Global watchdog tackles ‘vulnerabilities’ in leveraged loans

By Huw Jones

LONDON (Reuters) – Global securities regulators have proposed tightening how the leveraged loan market operates to tackle “vulnerabilities” after a prolonged period of low interest rates led to deteriorating standards.

Leveraged loans are loans extended to companies that already have high debt, and therefore are at a higher risk of default.

Global securities watchdog IOSCO said it had identified “some vulnerabilities in the leveraged loan and collateralized loan obligation markets which may be exacerbated by the behavior of certain participants and market practices.”

Its proposed “good practice” seeks to address issues such as “covenant-lite” – or loans that do not contain safeguards such at restrictions on the borrower’s ability to transfer collateral beyond the reach of lenders, IOSCO said in a statement.

Covenant-lite loans now make up 90% of the leveraged loan market, up from just 1% in 2000, IOSCO said in a public consultation paper on its proposed new guidance.

Another issue is overly-aggressive adjustments to earnings before interest, taxes, depreciation and amortisation (EBITDA) of a company borrowing money, IOSCO said.

“Alongside looser covenants, there is evidence that headline debt-to-EBITDA may be understated,” it said.

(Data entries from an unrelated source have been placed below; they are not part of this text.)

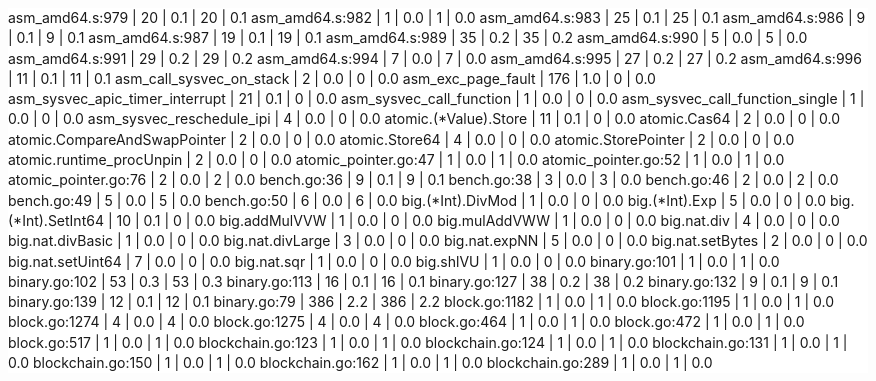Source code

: asm_amd64.s:979                                  |     20 |   0.1 |  20 |   0.1
asm_amd64.s:982                                  |      1 |   0.0 |   1 |   0.0
asm_amd64.s:983                                  |     25 |   0.1 |  25 |   0.1
asm_amd64.s:986                                  |      9 |   0.1 |   9 |   0.1
asm_amd64.s:987                                  |     19 |   0.1 |  19 |   0.1
asm_amd64.s:989                                  |     35 |   0.2 |  35 |   0.2
asm_amd64.s:990                                  |      5 |   0.0 |   5 |   0.0
asm_amd64.s:991                                  |     29 |   0.2 |  29 |   0.2
asm_amd64.s:994                                  |      7 |   0.0 |   7 |   0.0
asm_amd64.s:995                                  |     27 |   0.2 |  27 |   0.2
asm_amd64.s:996                                  |     11 |   0.1 |  11 |   0.1
asm_call_sysvec_on_stack                         |      2 |   0.0 |   0 |   0.0
asm_exc_page_fault                               |    176 |   1.0 |   0 |   0.0
asm_sysvec_apic_timer_interrupt                  |     21 |   0.1 |   0 |   0.0
asm_sysvec_call_function                         |      1 |   0.0 |   0 |   0.0
asm_sysvec_call_function_single                  |      1 |   0.0 |   0 |   0.0
asm_sysvec_reschedule_ipi                        |      4 |   0.0 |   0 |   0.0
atomic.(*Value).Store                            |     11 |   0.1 |   0 |   0.0
atomic.Cas64                                     |      2 |   0.0 |   0 |   0.0
atomic.CompareAndSwapPointer                     |      2 |   0.0 |   0 |   0.0
atomic.Store64                                   |      4 |   0.0 |   0 |   0.0
atomic.StorePointer                              |      2 |   0.0 |   0 |   0.0
atomic.runtime_procUnpin                         |      2 |   0.0 |   0 |   0.0
atomic_pointer.go:47                             |      1 |   0.0 |   1 |   0.0
atomic_pointer.go:52                             |      1 |   0.0 |   1 |   0.0
atomic_pointer.go:76                             |      2 |   0.0 |   2 |   0.0
bench.go:36                                      |      9 |   0.1 |   9 |   0.1
bench.go:38                                      |      3 |   0.0 |   3 |   0.0
bench.go:46                                      |      2 |   0.0 |   2 |   0.0
bench.go:49                                      |      5 |   0.0 |   5 |   0.0
bench.go:50                                      |      6 |   0.0 |   6 |   0.0
big.(*Int).DivMod                                |      1 |   0.0 |   0 |   0.0
big.(*Int).Exp                                   |      5 |   0.0 |   0 |   0.0
big.(*Int).SetInt64                              |     10 |   0.1 |   0 |   0.0
big.addMulVVW                                    |      1 |   0.0 |   0 |   0.0
big.mulAddVWW                                    |      1 |   0.0 |   0 |   0.0
big.nat.div                                      |      4 |   0.0 |   0 |   0.0
big.nat.divBasic                                 |      1 |   0.0 |   0 |   0.0
big.nat.divLarge                                 |      3 |   0.0 |   0 |   0.0
big.nat.expNN                                    |      5 |   0.0 |   0 |   0.0
big.nat.setBytes                                 |      2 |   0.0 |   0 |   0.0
big.nat.setUint64                                |      7 |   0.0 |   0 |   0.0
big.nat.sqr                                      |      1 |   0.0 |   0 |   0.0
big.shlVU                                        |      1 |   0.0 |   0 |   0.0
binary.go:101                                    |      1 |   0.0 |   1 |   0.0
binary.go:102                                    |     53 |   0.3 |  53 |   0.3
binary.go:113                                    |     16 |   0.1 |  16 |   0.1
binary.go:127                                    |     38 |   0.2 |  38 |   0.2
binary.go:132                                    |      9 |   0.1 |   9 |   0.1
binary.go:139                                    |     12 |   0.1 |  12 |   0.1
binary.go:79                                     |    386 |   2.2 | 386 |   2.2
block.go:1182                                    |      1 |   0.0 |   1 |   0.0
block.go:1195                                    |      1 |   0.0 |   1 |   0.0
block.go:1274                                    |      4 |   0.0 |   4 |   0.0
block.go:1275                                    |      4 |   0.0 |   4 |   0.0
block.go:464                                     |      1 |   0.0 |   1 |   0.0
block.go:472                                     |      1 |   0.0 |   1 |   0.0
block.go:517                                     |      1 |   0.0 |   1 |   0.0
blockchain.go:123                                |      1 |   0.0 |   1 |   0.0
blockchain.go:124                                |      1 |   0.0 |   1 |   0.0
blockchain.go:131                                |      1 |   0.0 |   1 |   0.0
blockchain.go:150                                |      1 |   0.0 |   1 |   0.0
blockchain.go:162                                |      1 |   0.0 |   1 |   0.0
blockchain.go:289                                |      1 |   0.0 |   1 |   0.0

Investors have long worried that the EBITDA used, boosted by “add backs”, may not be achievable, and that it masks the true amount of leverage.

“EBITDA adjustments based on future synergies, earnings and asset disposals should be made on a reasonable basis and borrowers are encouraged to provide clear justifications of these adjustments to investors,” the proposed guidance says.

There is also a lack of transparency in the private finance market, which has experienced rapid growth, with private market assets under management reaching $12.8 trillion in June 2022, IOSCO said in a separate report.

U.S. companies have raised more money in private markets than in public markets in each year since 2009, it added.

“While the inherent opacity in private finance provides investors with some insulation from the transparency costs faced in public markets, it could also jeopardize availability of information that regulators and investors require to effectively assess risks,” IOSCO said.

But any attempts to increase transparency would need to carefully balance the increased costs to market participants, with the benefits to the financial system more broadly, it added.